There’s no doubt that Samsung has unique hardware, but tech advantages are usually short lived. Samsung’s MST technology allows users to purchase via an install base of credit card machines. But with new chip and pin units rolling out across the U.S. and already in Europe, that advantage will soon close.

In addition to competing with other digital wallets, Samsung Pay has to contend with retailers, too. Many top retailers are developing their own mobile payment apps, hoping to retain customers through exclusive benefits, rewards, and other personalized experiences. As retailers develop better mobile payment apps, digital wallets like Samsung Pay could have a tougher time gaining market share.

The two above problems pale in comparison to the biggest problem facing Samsung Pay: the credit card itself. Although a credit card isn’t a digital wallet, you could argue it’s the largest mobile payment device. According to the Nilson Report, U.S. credit card transaction volume was $4.7 trillion in 2015, dwarfing the $620 billion global mobile payments market.
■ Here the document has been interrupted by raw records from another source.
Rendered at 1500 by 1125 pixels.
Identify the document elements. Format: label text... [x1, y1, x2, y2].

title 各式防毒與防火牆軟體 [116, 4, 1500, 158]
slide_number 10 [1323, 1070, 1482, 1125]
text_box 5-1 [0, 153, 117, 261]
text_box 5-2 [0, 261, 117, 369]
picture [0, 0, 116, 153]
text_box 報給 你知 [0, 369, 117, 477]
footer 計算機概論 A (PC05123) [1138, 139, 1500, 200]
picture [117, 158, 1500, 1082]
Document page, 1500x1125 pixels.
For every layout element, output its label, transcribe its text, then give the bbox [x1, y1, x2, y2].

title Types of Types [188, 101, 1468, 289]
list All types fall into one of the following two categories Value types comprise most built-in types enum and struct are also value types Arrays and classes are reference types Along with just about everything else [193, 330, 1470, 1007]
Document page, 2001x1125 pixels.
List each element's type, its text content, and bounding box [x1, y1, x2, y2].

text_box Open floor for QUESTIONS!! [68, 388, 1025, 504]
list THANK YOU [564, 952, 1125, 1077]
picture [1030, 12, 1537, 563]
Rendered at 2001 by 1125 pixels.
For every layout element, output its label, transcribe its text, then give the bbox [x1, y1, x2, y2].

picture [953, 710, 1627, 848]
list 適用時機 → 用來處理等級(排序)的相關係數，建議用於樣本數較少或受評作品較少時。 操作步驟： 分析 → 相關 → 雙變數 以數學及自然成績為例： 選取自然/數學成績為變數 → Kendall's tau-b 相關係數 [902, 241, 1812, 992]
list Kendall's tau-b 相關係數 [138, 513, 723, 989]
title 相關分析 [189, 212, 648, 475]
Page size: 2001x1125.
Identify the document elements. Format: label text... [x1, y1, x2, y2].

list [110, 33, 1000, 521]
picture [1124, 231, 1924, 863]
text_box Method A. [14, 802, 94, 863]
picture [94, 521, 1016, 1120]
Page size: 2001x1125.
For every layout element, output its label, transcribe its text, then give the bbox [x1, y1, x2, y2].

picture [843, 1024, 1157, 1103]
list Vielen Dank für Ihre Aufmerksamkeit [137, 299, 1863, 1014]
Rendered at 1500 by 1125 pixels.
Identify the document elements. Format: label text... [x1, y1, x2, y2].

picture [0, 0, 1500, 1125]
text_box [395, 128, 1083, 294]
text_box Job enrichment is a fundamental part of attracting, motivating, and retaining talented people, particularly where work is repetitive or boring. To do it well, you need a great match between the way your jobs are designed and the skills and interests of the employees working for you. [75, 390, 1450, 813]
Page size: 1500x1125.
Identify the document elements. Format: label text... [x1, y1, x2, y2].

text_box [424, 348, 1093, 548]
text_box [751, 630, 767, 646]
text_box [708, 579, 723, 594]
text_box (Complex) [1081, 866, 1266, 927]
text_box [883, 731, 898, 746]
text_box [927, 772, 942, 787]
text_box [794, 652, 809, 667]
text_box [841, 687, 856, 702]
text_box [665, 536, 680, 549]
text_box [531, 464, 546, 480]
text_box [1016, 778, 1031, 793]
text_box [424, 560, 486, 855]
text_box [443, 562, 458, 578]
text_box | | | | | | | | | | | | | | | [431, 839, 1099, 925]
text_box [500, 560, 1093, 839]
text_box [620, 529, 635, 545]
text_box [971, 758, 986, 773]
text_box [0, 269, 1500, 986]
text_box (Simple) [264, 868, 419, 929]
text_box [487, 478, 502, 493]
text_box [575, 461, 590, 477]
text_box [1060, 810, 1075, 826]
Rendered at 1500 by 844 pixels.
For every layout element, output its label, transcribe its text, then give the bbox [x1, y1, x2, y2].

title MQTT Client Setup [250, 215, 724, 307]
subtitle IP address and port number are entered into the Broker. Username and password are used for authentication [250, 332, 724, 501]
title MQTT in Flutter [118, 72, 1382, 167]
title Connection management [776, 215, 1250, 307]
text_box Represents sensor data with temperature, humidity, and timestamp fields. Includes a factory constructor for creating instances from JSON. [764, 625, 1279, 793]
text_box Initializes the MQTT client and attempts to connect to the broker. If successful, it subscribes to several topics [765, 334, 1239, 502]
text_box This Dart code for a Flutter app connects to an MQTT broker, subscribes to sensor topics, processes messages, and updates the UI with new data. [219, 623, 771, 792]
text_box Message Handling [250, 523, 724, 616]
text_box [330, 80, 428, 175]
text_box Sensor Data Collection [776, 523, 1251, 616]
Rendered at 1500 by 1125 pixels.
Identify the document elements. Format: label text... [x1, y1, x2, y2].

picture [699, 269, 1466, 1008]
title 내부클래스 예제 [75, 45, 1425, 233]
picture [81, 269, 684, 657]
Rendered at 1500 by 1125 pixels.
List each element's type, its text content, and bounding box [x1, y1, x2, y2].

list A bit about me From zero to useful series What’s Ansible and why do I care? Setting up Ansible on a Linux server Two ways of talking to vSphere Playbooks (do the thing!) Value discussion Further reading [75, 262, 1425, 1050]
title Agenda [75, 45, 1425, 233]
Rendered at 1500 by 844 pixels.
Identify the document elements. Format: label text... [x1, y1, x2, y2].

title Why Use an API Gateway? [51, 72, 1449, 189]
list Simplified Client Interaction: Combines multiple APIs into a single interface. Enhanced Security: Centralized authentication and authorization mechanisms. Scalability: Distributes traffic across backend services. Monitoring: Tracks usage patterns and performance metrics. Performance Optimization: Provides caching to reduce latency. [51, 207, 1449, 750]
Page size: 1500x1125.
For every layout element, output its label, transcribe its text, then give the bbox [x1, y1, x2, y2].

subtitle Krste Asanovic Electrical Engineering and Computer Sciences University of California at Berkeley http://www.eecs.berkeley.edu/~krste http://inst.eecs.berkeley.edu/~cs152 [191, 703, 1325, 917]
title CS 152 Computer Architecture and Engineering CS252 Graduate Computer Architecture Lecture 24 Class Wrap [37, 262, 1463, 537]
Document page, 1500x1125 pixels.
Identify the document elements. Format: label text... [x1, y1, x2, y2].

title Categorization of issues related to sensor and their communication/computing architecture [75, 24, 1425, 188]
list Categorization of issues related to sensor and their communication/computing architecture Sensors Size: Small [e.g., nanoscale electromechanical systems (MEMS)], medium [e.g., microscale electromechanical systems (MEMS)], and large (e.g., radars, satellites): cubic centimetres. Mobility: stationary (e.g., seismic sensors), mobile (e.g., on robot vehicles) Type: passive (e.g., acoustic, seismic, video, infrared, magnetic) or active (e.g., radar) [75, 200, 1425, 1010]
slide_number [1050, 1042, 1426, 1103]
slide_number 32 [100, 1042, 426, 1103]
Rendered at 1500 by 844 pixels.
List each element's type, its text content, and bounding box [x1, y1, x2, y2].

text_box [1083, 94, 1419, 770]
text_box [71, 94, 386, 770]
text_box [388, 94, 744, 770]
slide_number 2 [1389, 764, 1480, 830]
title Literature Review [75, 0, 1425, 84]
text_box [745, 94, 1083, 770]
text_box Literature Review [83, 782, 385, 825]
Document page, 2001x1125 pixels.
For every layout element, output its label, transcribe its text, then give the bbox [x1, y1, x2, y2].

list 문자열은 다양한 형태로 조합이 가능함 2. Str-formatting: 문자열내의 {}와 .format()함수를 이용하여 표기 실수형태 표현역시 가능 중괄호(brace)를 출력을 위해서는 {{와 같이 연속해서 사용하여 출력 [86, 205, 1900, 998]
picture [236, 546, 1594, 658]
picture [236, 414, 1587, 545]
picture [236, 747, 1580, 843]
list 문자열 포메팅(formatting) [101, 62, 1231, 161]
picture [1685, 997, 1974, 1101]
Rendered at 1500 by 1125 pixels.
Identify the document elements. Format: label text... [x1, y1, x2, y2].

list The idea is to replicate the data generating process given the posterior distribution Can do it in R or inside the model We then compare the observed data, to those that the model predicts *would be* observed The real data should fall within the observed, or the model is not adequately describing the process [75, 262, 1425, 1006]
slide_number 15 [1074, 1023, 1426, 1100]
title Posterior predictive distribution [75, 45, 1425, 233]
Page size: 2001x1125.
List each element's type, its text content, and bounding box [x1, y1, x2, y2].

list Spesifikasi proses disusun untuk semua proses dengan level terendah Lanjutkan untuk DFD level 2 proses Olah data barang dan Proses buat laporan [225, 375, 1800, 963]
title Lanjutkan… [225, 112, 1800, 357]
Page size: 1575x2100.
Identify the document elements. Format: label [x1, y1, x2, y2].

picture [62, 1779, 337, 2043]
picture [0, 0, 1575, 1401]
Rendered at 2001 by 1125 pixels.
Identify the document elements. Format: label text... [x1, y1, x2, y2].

Until customers become more accustomed to taking out their phones instead of their wallets, mobile payments will continue to be the little brother to credit cards.

Early trends make the difference

Samsung Pay is positioned well, but it’s still unclear if and how fast mobile payments become the go-to form of payment. Regardless, the battle for digital wallet superiority may be determined soon, during the infancy of mobile payments. As the market grows, the dominant digital wallet may see itself growing exponentially. By developing customer loyalty, continuing market share dominance, and providing vendors with easy solutions to accept its mobile wallet, Samsung Pay has its eyes on the mobile payments prize.